Zwei Tore von Matt Moulson und 28 Paraden von Dwayne Roloson trugen dem NHL-Team von Mark Streit gegen die Boston Bruins den ersten Auswärtssieg nach 60 Minuten seit Ende März 2009 ein. In der vierten eines sieben Partien umfassenden "Road Trips" blieben die Islanders zum zweiten Mal siegreich, das 4:3 gegen Carolina war in der Overtime gelungen.

Mark Streit, der wie gewohnt auf die meiste Eiszeit aller Feldspieler kam (über 28 Minuten), konnte sich beim Auftritt in Boston über eine Plus-1-Bilanz und eine starke Offensivleistung der "Isles" freuen. Sein Team erzielte erstmals seit Dezember 1993 wieder in fünf Spielen hintereinander mindestens vier Treffer. Noch wichtiger aber war, dass die Islanders den Gang in die Verlängerung diesmal (souverän) vermieden. Am 10. Oktober hatten sie gegen Boston in den letzten acht Minuten ein 3:0 verspielt und dann im Penaltyschiessen verloren.

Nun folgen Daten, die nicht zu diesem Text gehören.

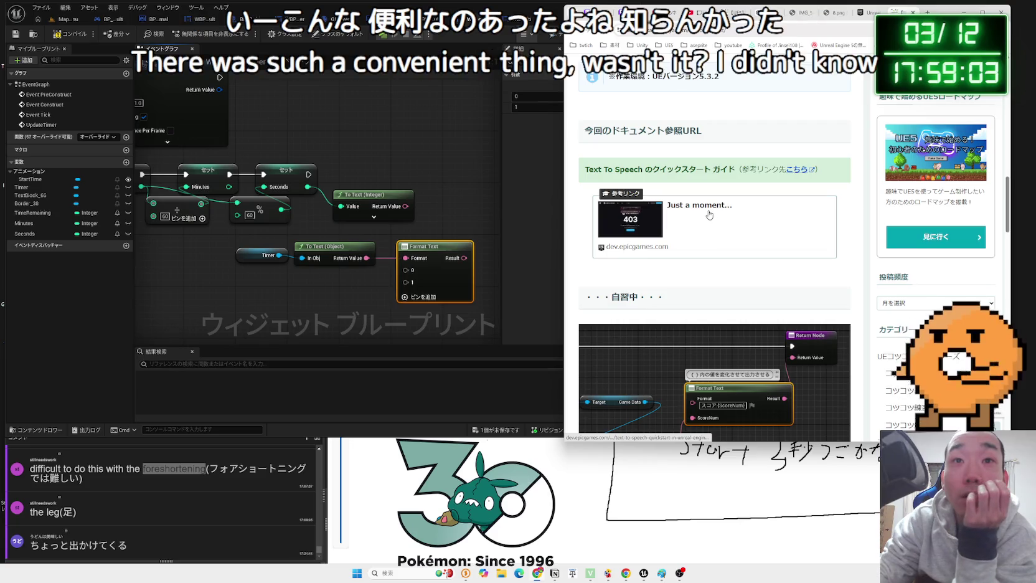
pyautogui.click(709, 214)
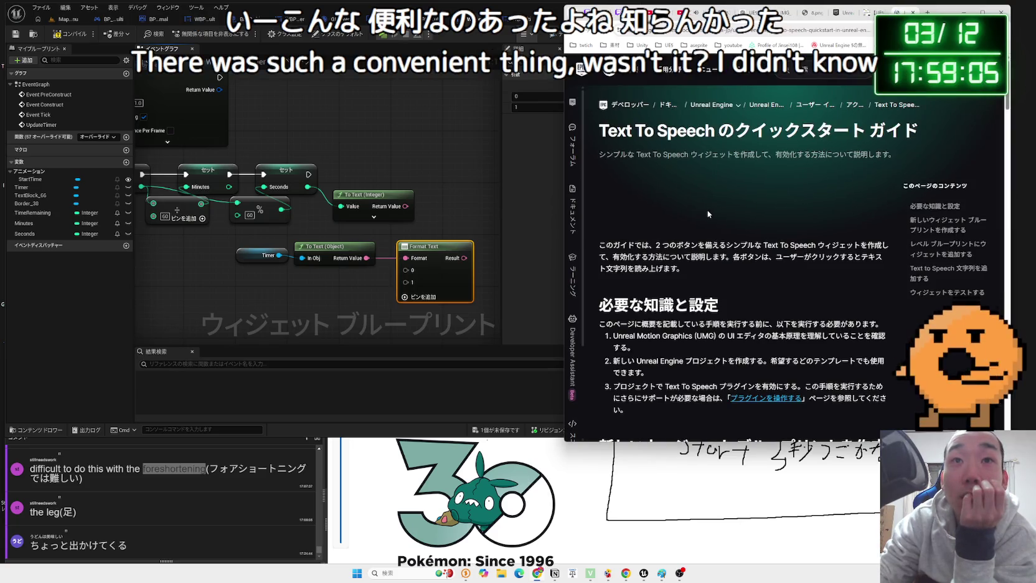
pyautogui.scroll(-3, 707, 214)
pyautogui.scroll(-2, 709, 214)
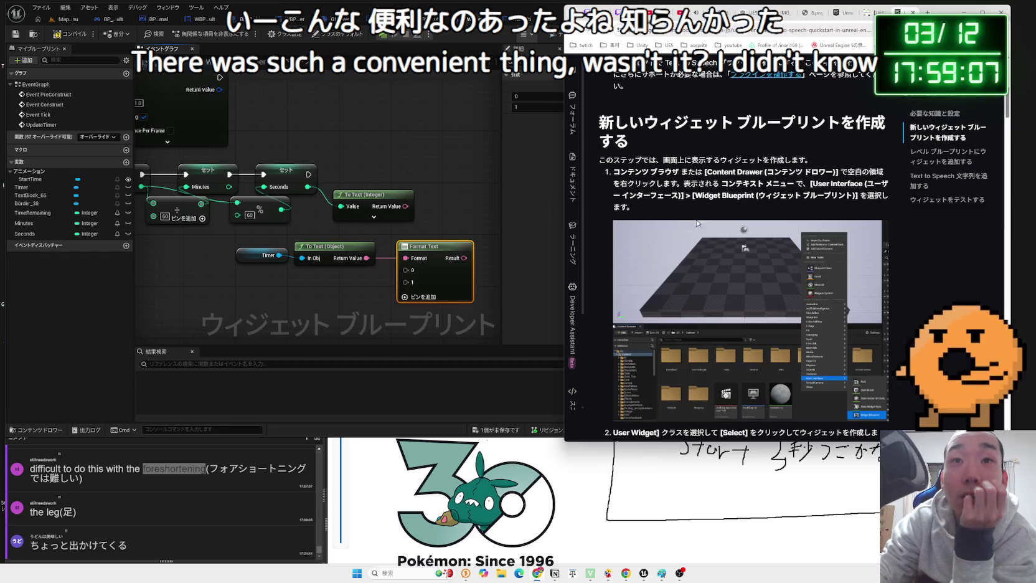
pyautogui.scroll(-4, 698, 223)
pyautogui.scroll(-3, 688, 234)
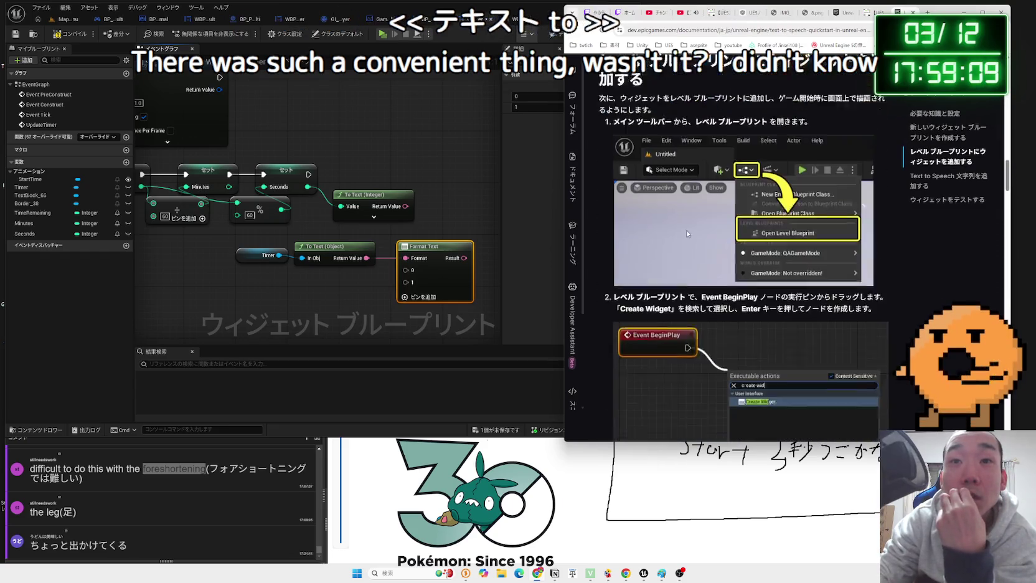
pyautogui.scroll(-5, 688, 234)
pyautogui.scroll(-3, 687, 229)
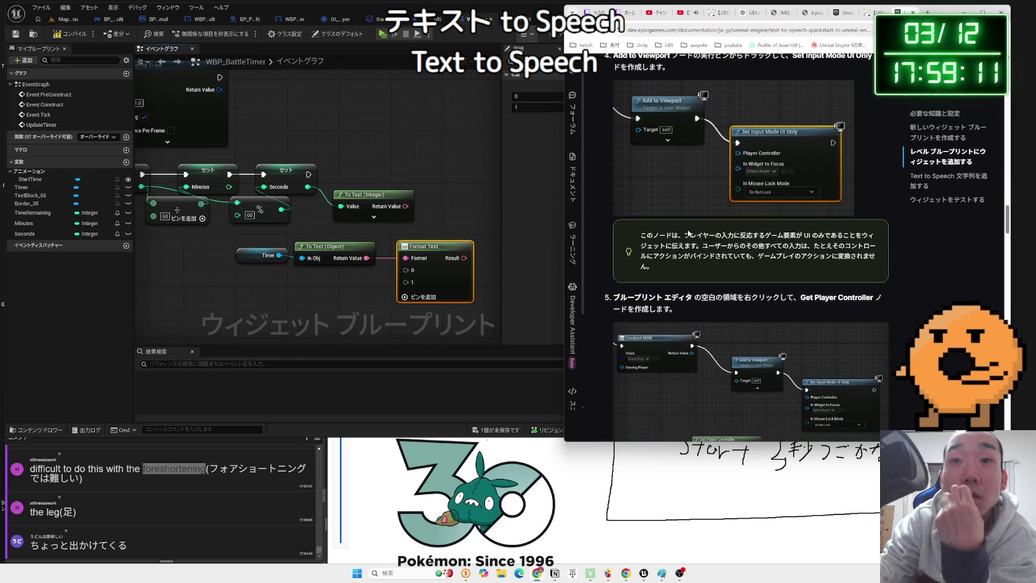
pyautogui.scroll(-15, 689, 234)
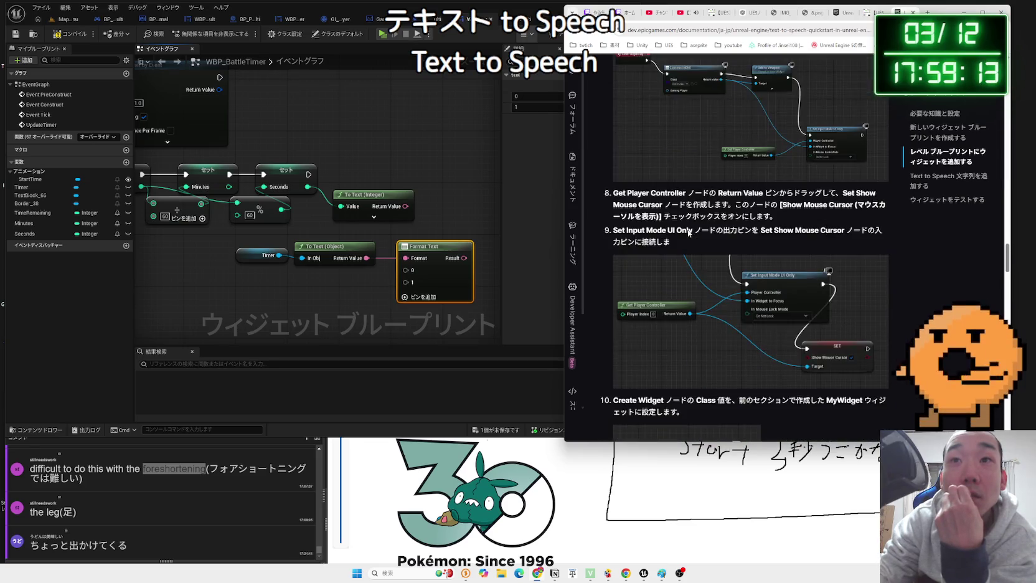
pyautogui.scroll(-8, 689, 234)
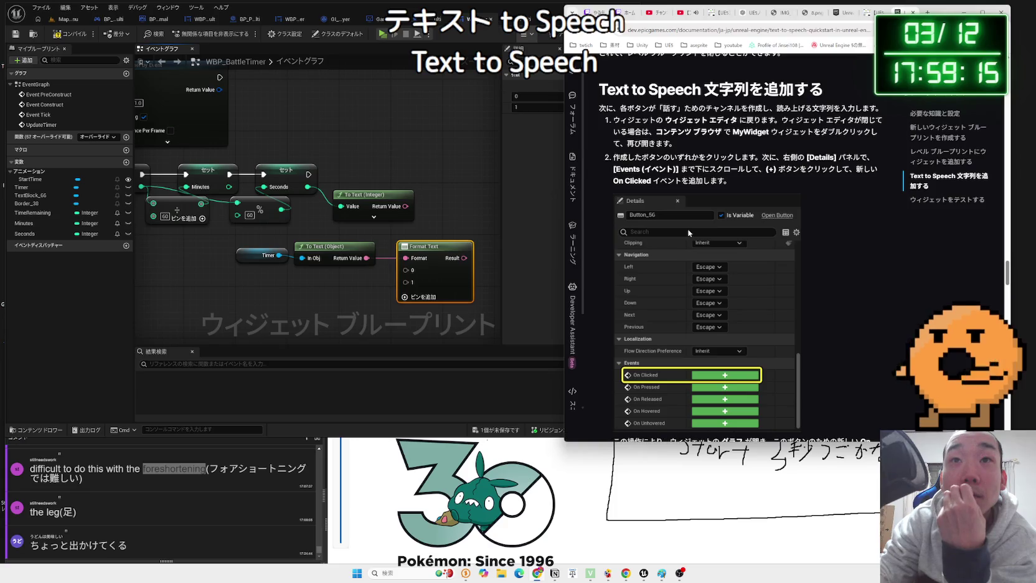
pyautogui.scroll(-3, 689, 233)
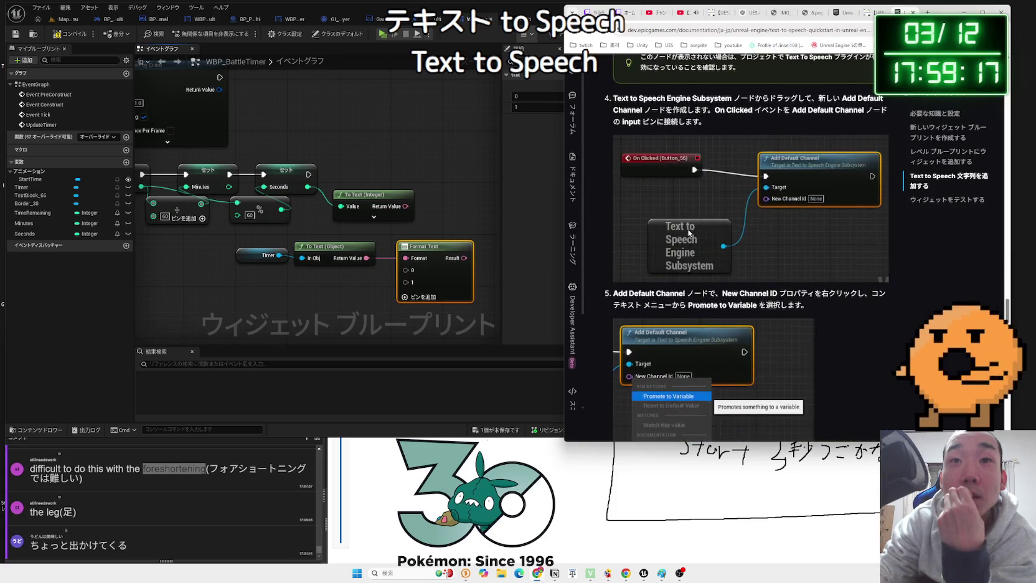
pyautogui.scroll(2, 688, 229)
pyautogui.scroll(-10, 689, 230)
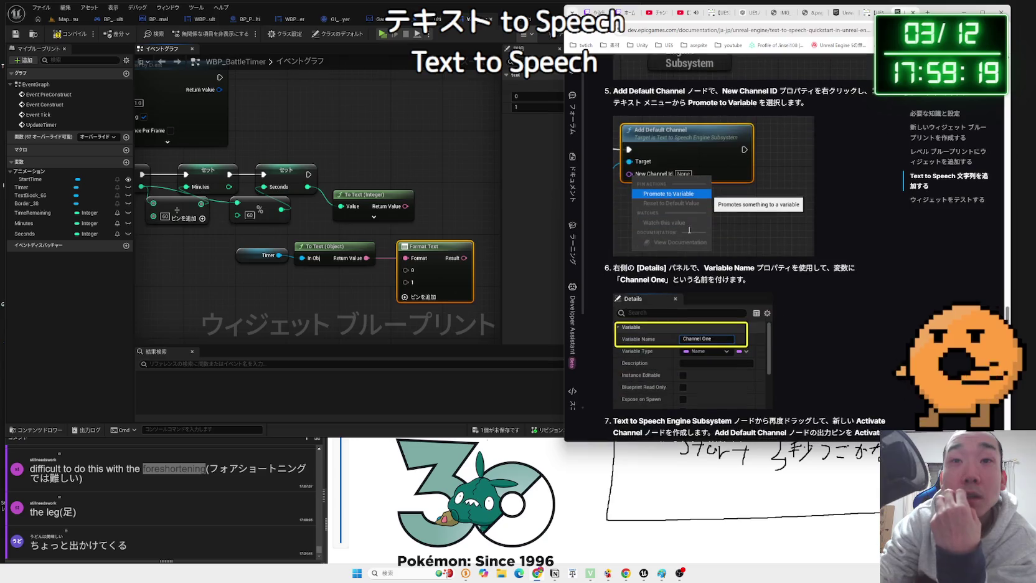
pyautogui.scroll(-12, 688, 233)
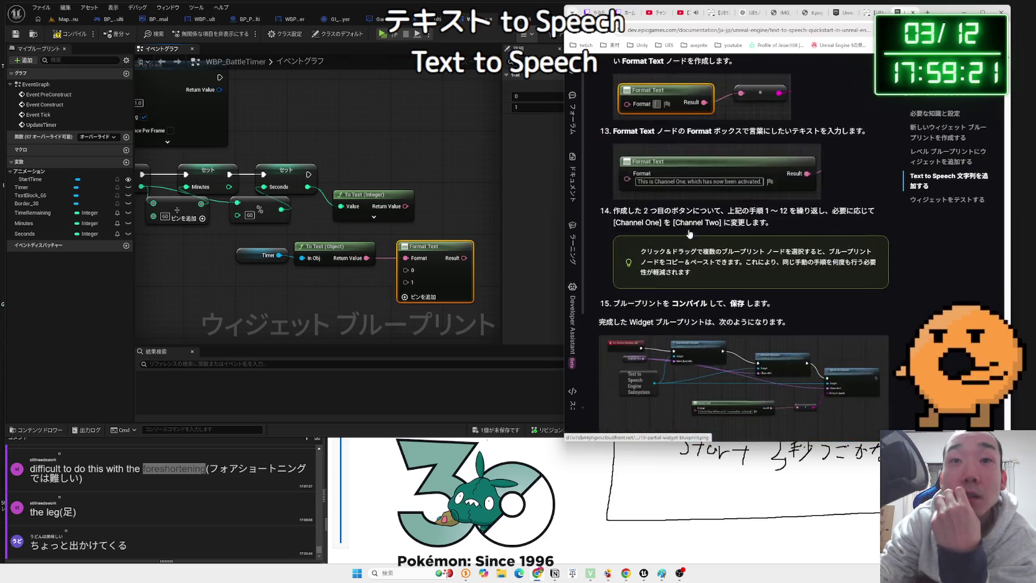
pyautogui.scroll(-8, 689, 232)
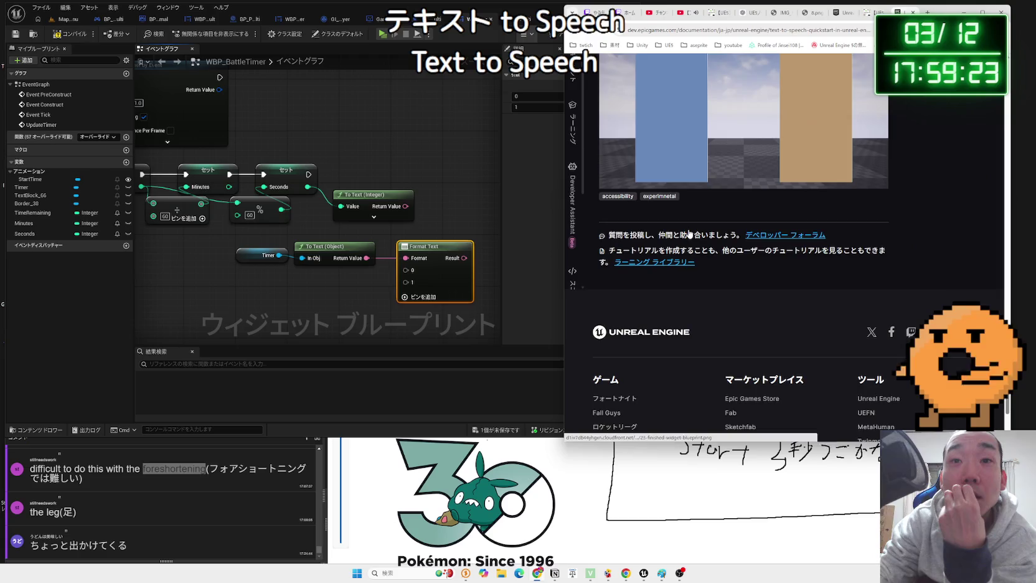
pyautogui.scroll(7, 690, 232)
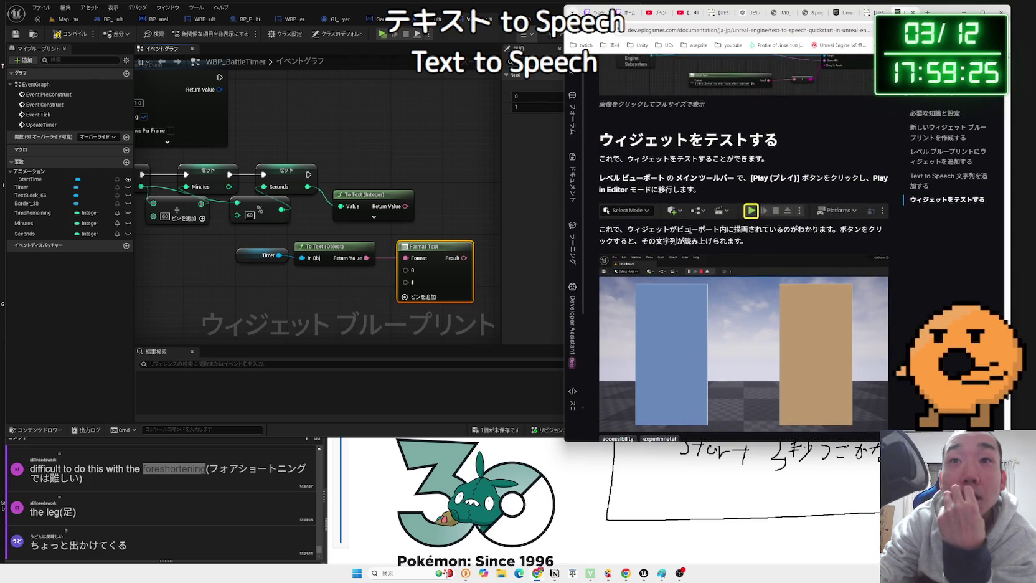
pyautogui.scroll(-2, 689, 230)
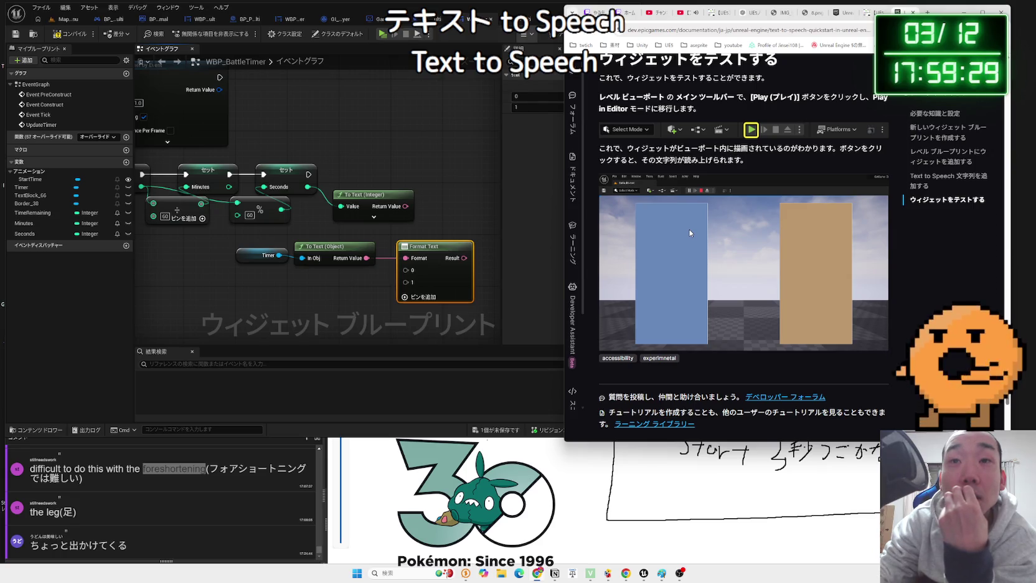
pyautogui.scroll(6, 689, 233)
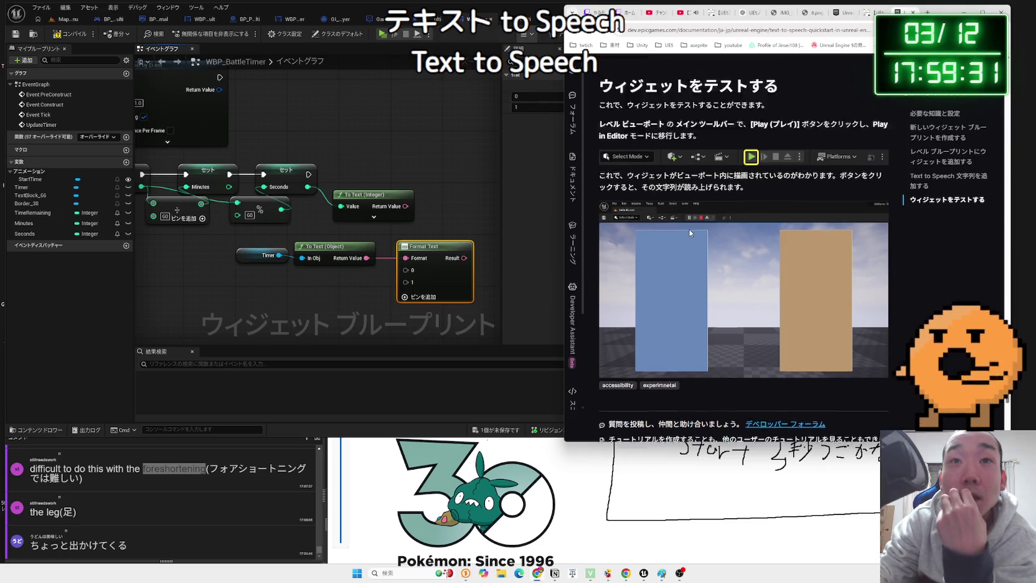
pyautogui.scroll(15, 716, 213)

NHL vom Montag: Boston Bruins - New York Islanders (mit Mark Streit) 1:4. Pittsburgh Penguins - Anaheim Ducks (ohne Jonas Hiller/Ersatz) 5:2. Philadelphia Flyers - New Jersey Devils 3:2. Columbus Blue Jackets - Edmonton Oilers 3:2 n.P. Florida Panthers - Los Angeles Kings 3:4 n.P. Phoenix Coyotes - Tampa Bay Lightning 1:4.